Soon to come in Asciilands are features like characters's skills and abilities, more robust use of follower NPCs (giving orders or formations), objects that occupy more than one tile at a time (for some bigger enemies), a proper death system, a better economic system, multiplayer, real estate ownership and property development, farming, long distance travel (by boat or cart), time-based events (like day and night / seasons) and of course content, content and more content.

As ever, the blog will be here to keep anyone who's interested up to date on what's going on when major development milestones are reached or something pretty is added.

Thanks for your interest so far in what was year one of Asciilands development!

Token screenshot?

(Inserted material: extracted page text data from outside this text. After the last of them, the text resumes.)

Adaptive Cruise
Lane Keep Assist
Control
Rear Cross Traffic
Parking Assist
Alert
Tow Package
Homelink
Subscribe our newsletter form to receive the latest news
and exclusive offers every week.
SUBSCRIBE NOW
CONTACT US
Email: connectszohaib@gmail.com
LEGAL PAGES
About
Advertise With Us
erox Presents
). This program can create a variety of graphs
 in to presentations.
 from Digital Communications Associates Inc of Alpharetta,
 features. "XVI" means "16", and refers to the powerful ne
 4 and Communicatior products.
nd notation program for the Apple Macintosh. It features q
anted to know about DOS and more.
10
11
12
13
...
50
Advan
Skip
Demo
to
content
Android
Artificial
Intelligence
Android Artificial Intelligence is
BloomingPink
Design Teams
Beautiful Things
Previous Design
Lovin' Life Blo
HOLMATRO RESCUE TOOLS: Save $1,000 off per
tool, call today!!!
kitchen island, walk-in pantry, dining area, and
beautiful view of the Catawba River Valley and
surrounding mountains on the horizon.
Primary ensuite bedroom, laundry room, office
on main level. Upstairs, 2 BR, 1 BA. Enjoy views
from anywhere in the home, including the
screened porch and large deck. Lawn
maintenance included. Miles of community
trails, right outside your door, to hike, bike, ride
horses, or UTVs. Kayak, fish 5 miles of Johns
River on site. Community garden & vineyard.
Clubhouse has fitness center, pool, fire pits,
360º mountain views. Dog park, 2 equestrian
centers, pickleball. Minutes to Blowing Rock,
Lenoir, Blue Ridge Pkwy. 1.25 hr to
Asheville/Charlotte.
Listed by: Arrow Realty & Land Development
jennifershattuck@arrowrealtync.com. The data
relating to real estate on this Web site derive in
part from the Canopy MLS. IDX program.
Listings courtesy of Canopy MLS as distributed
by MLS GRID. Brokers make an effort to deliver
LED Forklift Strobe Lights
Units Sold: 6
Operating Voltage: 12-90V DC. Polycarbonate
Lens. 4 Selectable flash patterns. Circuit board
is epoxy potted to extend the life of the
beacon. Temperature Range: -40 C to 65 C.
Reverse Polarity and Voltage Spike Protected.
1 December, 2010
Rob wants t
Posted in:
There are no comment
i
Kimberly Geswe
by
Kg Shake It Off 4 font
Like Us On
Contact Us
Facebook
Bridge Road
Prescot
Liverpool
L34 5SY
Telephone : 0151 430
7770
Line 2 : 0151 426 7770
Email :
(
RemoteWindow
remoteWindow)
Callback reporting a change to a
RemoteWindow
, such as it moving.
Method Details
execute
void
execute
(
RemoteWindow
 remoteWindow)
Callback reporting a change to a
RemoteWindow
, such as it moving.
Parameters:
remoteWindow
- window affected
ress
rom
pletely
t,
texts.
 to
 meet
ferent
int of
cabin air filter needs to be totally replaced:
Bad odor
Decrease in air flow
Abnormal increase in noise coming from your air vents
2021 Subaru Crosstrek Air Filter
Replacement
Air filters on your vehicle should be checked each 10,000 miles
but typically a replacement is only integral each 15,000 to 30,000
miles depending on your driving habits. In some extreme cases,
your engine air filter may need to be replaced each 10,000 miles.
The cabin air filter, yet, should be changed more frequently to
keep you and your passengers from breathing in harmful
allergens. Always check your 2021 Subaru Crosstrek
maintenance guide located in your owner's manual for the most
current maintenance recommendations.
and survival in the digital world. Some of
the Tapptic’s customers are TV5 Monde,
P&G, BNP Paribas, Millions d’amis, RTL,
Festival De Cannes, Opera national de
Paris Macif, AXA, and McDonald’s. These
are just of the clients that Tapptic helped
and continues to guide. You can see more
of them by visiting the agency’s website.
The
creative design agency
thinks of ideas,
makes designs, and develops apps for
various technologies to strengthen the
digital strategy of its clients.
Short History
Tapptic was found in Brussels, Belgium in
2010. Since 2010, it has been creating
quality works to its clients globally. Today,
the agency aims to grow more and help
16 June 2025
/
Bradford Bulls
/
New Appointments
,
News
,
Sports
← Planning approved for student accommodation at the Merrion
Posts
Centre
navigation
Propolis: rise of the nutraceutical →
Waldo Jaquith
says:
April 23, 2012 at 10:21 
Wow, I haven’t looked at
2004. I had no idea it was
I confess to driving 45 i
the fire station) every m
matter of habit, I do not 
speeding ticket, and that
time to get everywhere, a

I'm working on a new map. I call it "aquecuct.map". Here's a preview taking from maximap.php (that thing that renders the whole map).


I can't promise that we won't do a quest that starts with an NPC saying "Hero, please help us! Our water has gone fetid and..." etc.

Thursday 15 May 2014

Return to The North

The North was a region I first started working on about a year ago, back when Asciilands was still in its infancy. I wrote some code for some tiles and sprites and diligently typed the maps, character by character, into blank text documents.

Shortly afterwards, Jared completely revamped the engine and the map became completely broken. Some elements of the map - like the more muted colour palette and the approach to incorporating caves - went on to influence our approach to Asciilands generally. The map itself, however, was abandoned.

Until now.

I've included some screenshots of my latest attempt at making a snowy region. Some things I'm happy with (the overall feel, the colour scheme), and some things I'm not so sure about (my attempts to soften the border between snow and grass in the bottom screenshot).





In other news, Jared and I have started roughly mapping out the main continent of Asciilands, complete with snowy plains, ragged coastlines, deserts both arid and cold, open fields, forested swamps, waterlogged mountains, and strange hidden red-tinged forests of decaying wood and rotting cloth. One of our primary aims is to make exploration feel rewarding; with any luck the variety of environments will help us achieve this.